TASK BRIEF:
Every line holding the string "دهنده" should be copied out of the listing.

DATA TO PROCESS:
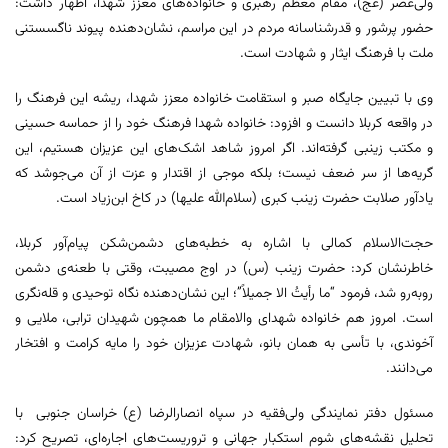
ولی‌عصر (عج)، مقام معظم رهبری و خانواده‌های معزز شهدا، اظهار داشت:
حضور پرشور و قدرشناسانه مردم در این مراسم، نشان‌دهنده پیوند ناگسستنی
ملت با فرهنگ ایثار و شهادت است.
وی با تبیین جایگاه صبر و استقامت خانواده معزز شهدا، ریشه این فرهنگ را
در واقعه کربلا دانست و افزود: خانواده شهدا فرهنگ خود را از حماسه حسینی
و مکتب زینبی گرفته‌اند. اگر امروز شاهد اشک‌های این عزیزان هستیم، این
گریه‌ها از سر ضعف نیست؛ بلکه موجی از اقتدار و عزت از آن می‌جوشد که
یادآور صلابت حضرت زینب کبری (سلام‌الله علیها) در کاخ ابن‌زیاد است.
حجت‌الاسلام کمالی با اشاره به خطبه‌های دشمن‌شکن پیام‌آور کربلا،
خاطرنشان کرد: حضرت زینب (س) در اوج مصیبت، وقتی با طعنه‌ی دشمن
روبه‌رو شد، فرمود “ما رأیتُ الا جمیلاً”؛ این نشان‌دهنده نگاه توحیدی و قله‌نگری
است. امروز هم خانواده شهدای والامقام ما همچون شهیدان ترابی، ملایی و
آخوندی، با تأسی به همان بانو، شهادت عزیزان خود را مایه کرامت و افتخار
می‌دانند.
مسئول دفتر نمایندگی ولی‌فقیه در سپاه انصارالرضا (ع) خراسان جنوبی با
تحلیل نقشه‌های شوم استکبار جهانی و تروریست‌های اجاره‌ای، تصریح کرد:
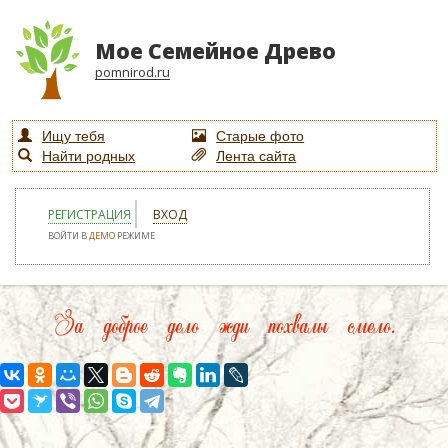
Мое Семейное Древо
pomnirod.ru
Ищу тебя
Старые фото
Найти родных
Лента сайта
РЕГИСТРАЦИЯ
ВХОД
ВОЙТИ В
ДЕМО
РЕЖИМЕ
За доброе дело жди похвалы смело.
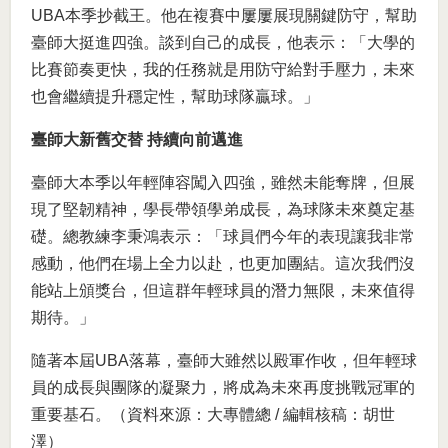
UBA本季抄截王。他在複賽中屢屢展現關鍵防守，幫助
臺師大挺進四強。談到自己的成長，他表示：「大學的
比賽節奏更快，我的任務就是用防守給對手壓力，未來
也會繼續提升穩定性，幫助球隊贏球。」
臺師大新舊交替 持續向前邁進
臺師大本季以年輕陣容闖入四強，雖然未能奪牌，但展
現了堅韌精神，學長帶領學弟成長，為球隊未來奠定基
礎。總教練李秉鴻表示：「球員們今年的表現讓我非常
感動，他們在場上全力以赴，也更加團結。這次我們沒
能站上頒獎台，但這群年輕球員的潛力無限，未來值得
期待。」
隨著本屆UBA落幕，臺師大雖然以殿軍作收，但年輕球
員的成長與團隊的凝聚力，將成為未來再度挑戰冠軍的
重要基石。（資料來源：大專體總 / 編輯核稿：胡世
澤）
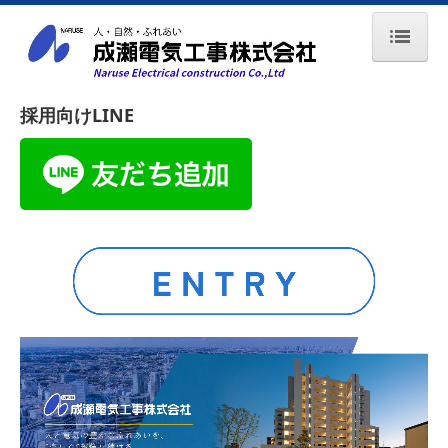
ホーム
採用向けLINE
成瀬電気工事について
事業所一覧
品質環境方針
施工実績
採用情報
数字で見る成瀬電気工事
募集要項
社員インタビュー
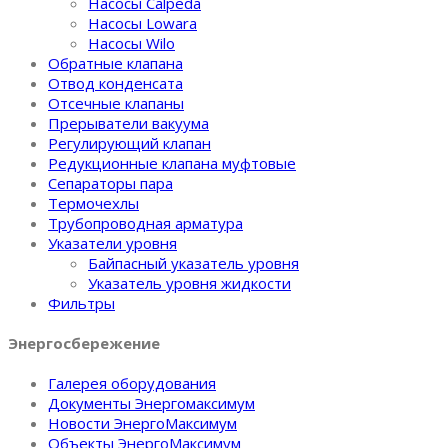
Насосы Calpeda
Насосы Lowara
Насосы Wilo
Обратные клапана
Отвод конденсата
Отсечные клапаны
Прерыватели вакуума
Регулирующий клапан
Редукционные клапана муфтовые
Сепараторы пара
Термочехлы
Трубопроводная арматура
Указатели уровня
Байпасный указатель уровня
Указатель уровня жидкости
Фильтры
Энергосбережение
Галерея оборудования
Документы Энергомаксимум
Новости ЭнергоМаксимум
Объекты ЭнергоМаксимум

RESPONSE FOR THIS EXERCISE:
حضور پرشور و قدرشناسانه مردم در این مراسم، نشان‌دهنده پیوند ناگسستنی
روبه‌رو شد، فرمود “ما رأیتُ الا جمیلاً”؛ این نشان‌دهنده نگاه توحیدی و قله‌نگری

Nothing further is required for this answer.